Muhammad Faizyab Chaudhary

Abstract: Chronic obstructive pulmonary disease (COPD) is a complex disorder that leads to progressive decline in lung function and poor quality of life. Over the past decade, a number of interesting developments in quantitative computed tomography (QCT) imaging have enabled the early characterization of small airways disease, a well-known precursor to COPD. Concurrently, image registration of multiple CT volumes has enabled local characterization of biomechanical defects across the lungs. These spatial measures of functional abnormalities have been associated with several outcomes in COPD, including overall lung function, symptom burden, and the risk of exacerbations. The strength of these measures stems from their ability to localize disease phenotypes, thereby opening possible avenues into mechanisms. These developments have thus introduced the notion of locality for understanding lung disease.
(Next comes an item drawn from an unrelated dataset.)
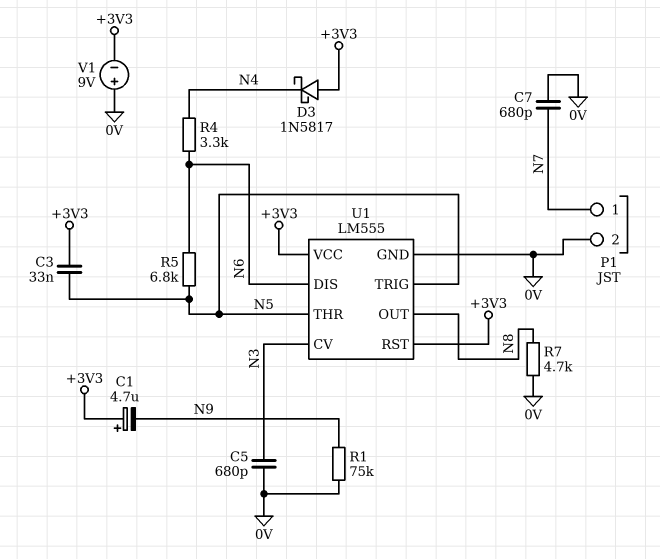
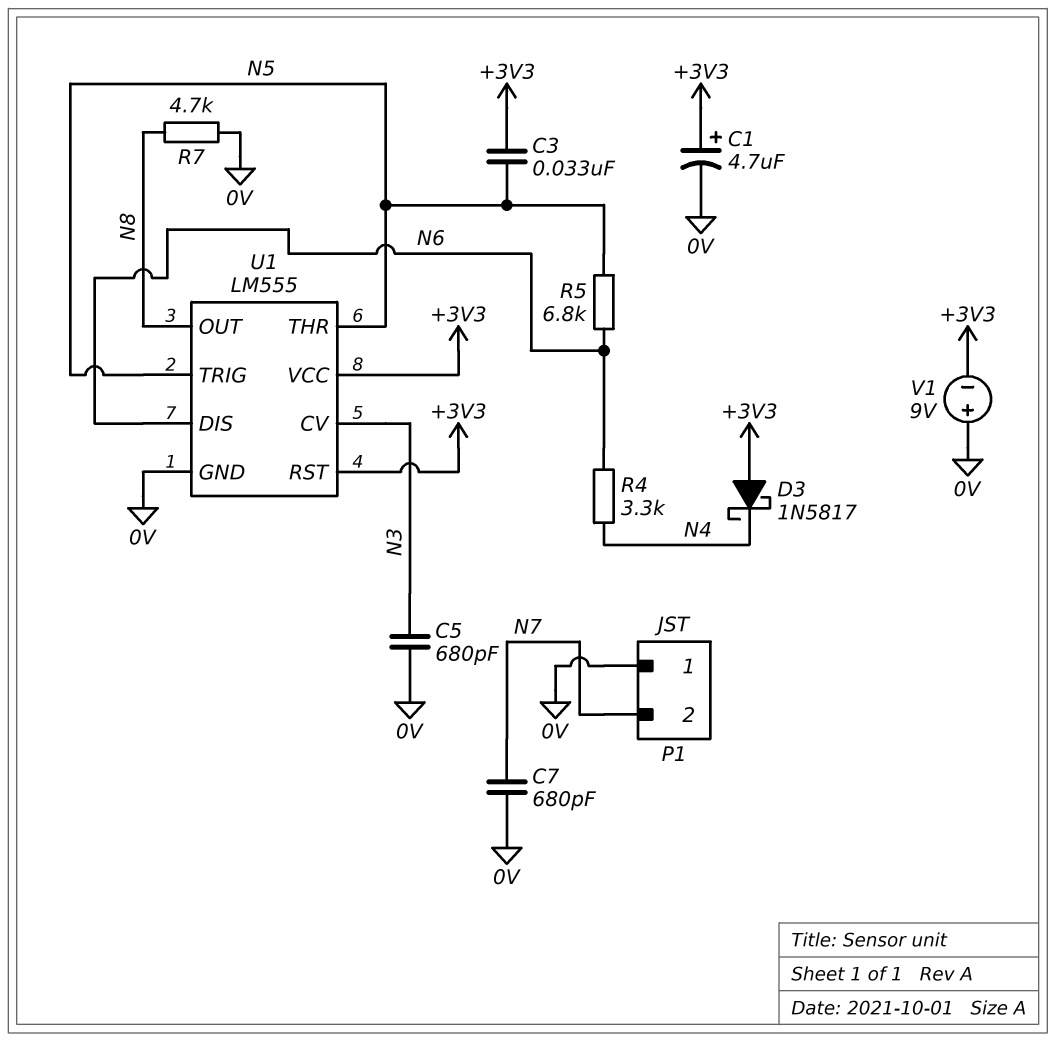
C1: 4.7uF (plus +3V3, minus N9) -> 4.7uF (plus +3V3, minus 0V)
P1 pin 1: N7 -> 0V
P1 pin 2: 0V -> N7
R1: 75k (0V, N9) -> none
Although several large multicenter studies have carefully acquired computed tomography scans at different volumes for a better functional assessment of COPD, this practice remains far from being protocolled in the clinic. Typically, single CT volumes at inspiration are acquired in most clinical settings, which precludes a large bulk of clinical data from being analyzed for functional characterization. In addition, several retrospective multicenter studies were not designed to acquire multiple CT images. Our work attempts to solve this problem by introducing deep generative modeling as a new paradigm for deriving functional surrogates of local lung function from single-volume CT scans. We hypothesized that a CT scan acquired at a single volume can be used to derive different measures of local lung function by learning a deep generative adversarial image synthesis model. We propose a novel high-resolution medical image-to-image translation framework for cross-volume computed tomography image-to-image translation. We demonstrated that our models could be used to estimate different measures of local lung function, including the parametric response mapping-based functional small airways disease, image registration-based local tissue expansion, and the hyperpolarized gas magnetic resonance images. We validated our deep generative models in two large ongoing cohort studies of COPD – SPIROMICS and COPDGene.